Suppose \(\mathcal{T}\) is a linear transformation and \(\vec v_{1}\) and \(\vec v_{2}\) are eigenvectors with eigenvalues \(\lambda_{1}\) and \(\lambda_{2}\text{.}\) With this setup, for any \(\vec a\in\Span\Set{\vec v_1,\vec v_2}\text{,}\) we can compute \(\mathcal{T}(\vec a)\) with minimal effort.

Let’s get specific. Define \(\mathcal{T}:\R^{2}\to\R^{2}\) to be the linear transformation with matrix \(M=\mat{1&2\\3&2}\text{.}\) Let \(\vec v_{1}=\mat{-1\\1}\) and \(\vec v_{2}=\mat{2\\3}\text{,}\) and notice that \(\vec v_{1}\) is an eigenvector for \(\mathcal{T}\) with eigenvalue \(-1\) and that \(\vec v_{2}\) is an eigenvector for \(\mathcal{T}\) with eigenvalue \(4\text{.}\) Let \(\vec a=\vec v_{1}+\vec v_{2}\text{.}\)

Now,

\begin{equation*} \mathcal{T}(\vec a)=\mathcal{T}(\vec v_{1}+\vec v_{2})=\mathcal{T}(\vec v_{1})+\mathcal{T}(\vec v_{2})=-\vec v_{1}+4\vec v_{2}. \end{equation*}

We didn’t need to refer to the entries of \(M\) to compute \(\mathcal{T}(\vec a)\text{.}\)

Exploring further, let \(\mathcal{V}=\Set{\vec v_1,\vec v_2}\) and notice that \(\mathcal{V}\) is a basis for \(\R^{2}\text{.}\) By definition \([\vec a]_{\mathcal{V}}=\mat{1\\1}\text{,}\) and so we just computed

\begin{equation*} \mathcal{T}\mat{1\\1}_{\mathcal{V}}= \mat{-1\\4}_{\mathcal{V}}. \end{equation*}

When represented in the \(\mathcal{V}\) basis, computing \(\mathcal{T}\) is easy. In general,

\begin{equation*} \mathcal{T}(\alpha\vec v_{1}+\beta\vec v_{2})=\alpha\mathcal{T}(\vec v_{1})+\beta\mathcal{T}(\vec v_{2})=-\alpha\vec v_{1}+4\beta\vec v_{2}, \end{equation*}

and so

\begin{equation*} \mathcal{T}\mat{\alpha\\\beta}_{\mathcal{V}}= \mat{-\alpha\\4\beta}_{\mathcal{V}}. \end{equation*}

In other words, \(\mathcal{T}\text{,}\) when acting on vectors written in the \(\mathcal{V}\) basis, just multiplies each coordinate by an eigenvalue. This is enough information to determine the matrix for \(\mathcal{T}\) in the \(\mathcal{V}\) basis:

\begin{equation*} [\mathcal{T}]_{\mathcal{V}}=\mat{-1&0\\0&4}. \end{equation*}

The matrix representations \([\mathcal{T}]_{\mathcal{E}}=\mat{1&2\\3&2}\) and \([\mathcal{T}]_{\mathcal{V}}=\mat{-1&0\\0&4}\) are equally valid, but writing \(\mathcal{T}\) in the \(\mathcal{V}\) basis gives a very simple matrix!

#### RECORD EXCERPTS
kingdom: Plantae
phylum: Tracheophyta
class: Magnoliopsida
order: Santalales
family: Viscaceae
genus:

#### STATED TASK
In the passage on eigenvectors, what eigenvalue does the eigenvector (2, 3) have? The items are separate material and have no connection to the passage on eigenvectors.

#### OUTPUT OF THE EXERCISE
Its eigenvalue is 4.